# [WHAT TO PRODUCE]
Exact repetition is the task: copy every entry below.
━━ DATA SUPPLIED ━━
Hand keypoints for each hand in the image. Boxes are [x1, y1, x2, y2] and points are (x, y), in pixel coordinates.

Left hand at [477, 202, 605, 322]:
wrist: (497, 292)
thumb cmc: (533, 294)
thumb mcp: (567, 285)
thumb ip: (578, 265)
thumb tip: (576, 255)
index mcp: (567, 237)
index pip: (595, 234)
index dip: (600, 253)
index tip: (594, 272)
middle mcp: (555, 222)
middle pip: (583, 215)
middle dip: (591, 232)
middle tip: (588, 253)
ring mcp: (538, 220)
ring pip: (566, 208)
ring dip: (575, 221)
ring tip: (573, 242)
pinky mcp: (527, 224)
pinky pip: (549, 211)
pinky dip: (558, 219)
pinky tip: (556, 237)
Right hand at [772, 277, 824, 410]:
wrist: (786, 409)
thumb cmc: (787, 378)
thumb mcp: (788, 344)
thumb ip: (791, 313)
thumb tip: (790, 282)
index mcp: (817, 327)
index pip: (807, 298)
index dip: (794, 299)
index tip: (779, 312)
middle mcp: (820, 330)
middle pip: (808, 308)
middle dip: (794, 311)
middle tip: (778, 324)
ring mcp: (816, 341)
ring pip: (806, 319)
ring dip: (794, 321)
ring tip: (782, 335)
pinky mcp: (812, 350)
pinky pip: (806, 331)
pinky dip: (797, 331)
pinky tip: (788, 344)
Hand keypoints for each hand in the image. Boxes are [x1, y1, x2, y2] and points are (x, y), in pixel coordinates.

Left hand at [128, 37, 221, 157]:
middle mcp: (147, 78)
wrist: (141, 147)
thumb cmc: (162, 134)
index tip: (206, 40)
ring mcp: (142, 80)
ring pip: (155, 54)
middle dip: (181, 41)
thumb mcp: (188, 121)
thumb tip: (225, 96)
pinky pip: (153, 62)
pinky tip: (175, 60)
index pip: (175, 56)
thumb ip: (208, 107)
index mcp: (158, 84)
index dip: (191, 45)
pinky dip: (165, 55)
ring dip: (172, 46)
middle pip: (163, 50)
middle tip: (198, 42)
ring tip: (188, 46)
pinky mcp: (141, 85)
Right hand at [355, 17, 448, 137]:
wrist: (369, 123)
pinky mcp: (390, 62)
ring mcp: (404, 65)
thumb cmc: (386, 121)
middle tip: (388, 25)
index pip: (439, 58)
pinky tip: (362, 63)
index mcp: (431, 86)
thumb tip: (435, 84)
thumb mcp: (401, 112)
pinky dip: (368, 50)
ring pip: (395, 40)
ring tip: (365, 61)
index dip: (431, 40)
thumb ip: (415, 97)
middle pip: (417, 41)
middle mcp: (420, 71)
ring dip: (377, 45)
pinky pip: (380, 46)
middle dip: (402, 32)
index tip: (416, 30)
━━━
# [WORKED SOLUTION]
Hand keypoints for each hand in the image. Boxes are [x1, y1, x2, y2] and points are (x, y), in pixel coordinates.

Left hand at [477, 202, 605, 322]:
wrist: (497, 292)
thumb cmc: (533, 294)
thumb mcp: (567, 285)
thumb ip: (578, 265)
thumb tip: (576, 255)
index mcp: (567, 237)
index pip: (595, 234)
index dip: (600, 253)
index tip: (594, 272)
middle mcp: (555, 222)
middle pip: (583, 215)
middle dip: (591, 232)
middle tip: (588, 253)
ring mcp: (538, 220)
ring pip: (566, 208)
ring dip: (575, 221)
ring tip: (573, 242)
pinky mcp: (527, 224)
pinky pip: (549, 211)
pinky dip: (558, 219)
pinky tip: (556, 237)
Right hand at [772, 277, 824, 410]:
wrist: (786, 409)
thumb cmc: (787, 378)
thumb mcp: (788, 344)
thumb ip: (791, 313)
thumb tip: (790, 282)
index mcp: (817, 327)
index pip: (807, 298)
index dip: (794, 299)
index tip: (779, 312)
middle mcp: (820, 330)
middle pip: (808, 308)
middle dip: (794, 311)
middle tip: (778, 324)
ring mcp: (816, 341)
ring pip: (806, 319)
ring dip: (794, 321)
ring tip: (782, 335)
pinky mcp: (812, 350)
pinky pip: (806, 331)
pinky dip: (797, 331)
pinky tip: (788, 344)
Hand keypoints for each hand in the image. Boxes are [x1, y1, x2, y2] and points are (x, y), in pixel coordinates.

Left hand at [128, 37, 221, 157]:
middle mcp: (147, 78)
wrist: (141, 147)
thumb cmc: (162, 134)
index tip: (206, 40)
ring mcp: (142, 80)
ring pip: (155, 54)
middle dip: (181, 41)
thumb mcp: (188, 121)
thumb tip: (225, 96)
pinky pip: (153, 62)
pinky tip: (175, 60)
index pip: (175, 56)
thumb ip: (208, 107)
index mcp: (158, 84)
index dip: (191, 45)
pinky dip: (165, 55)
ring dip: (172, 46)
middle pip: (163, 50)
middle tip: (198, 42)
ring tip: (188, 46)
pinky mcp: (141, 85)
Right hand at [355, 17, 448, 137]:
wrist: (369, 123)
pinky mcp: (390, 62)
ring mcp: (404, 65)
thumb cmc: (386, 121)
middle tip: (388, 25)
index pip: (439, 58)
pinky tip: (362, 63)
index mcp: (431, 86)
thumb tip: (435, 84)
thumb mcp: (401, 112)
pinky dip: (368, 50)
ring pip: (395, 40)
ring tip: (365, 61)
index dip: (431, 40)
thumb ip: (415, 97)
middle pip: (417, 41)
middle mcp: (420, 71)
ring dip: (377, 45)
pinky pip: (380, 46)
middle dip: (402, 32)
index tip: (416, 30)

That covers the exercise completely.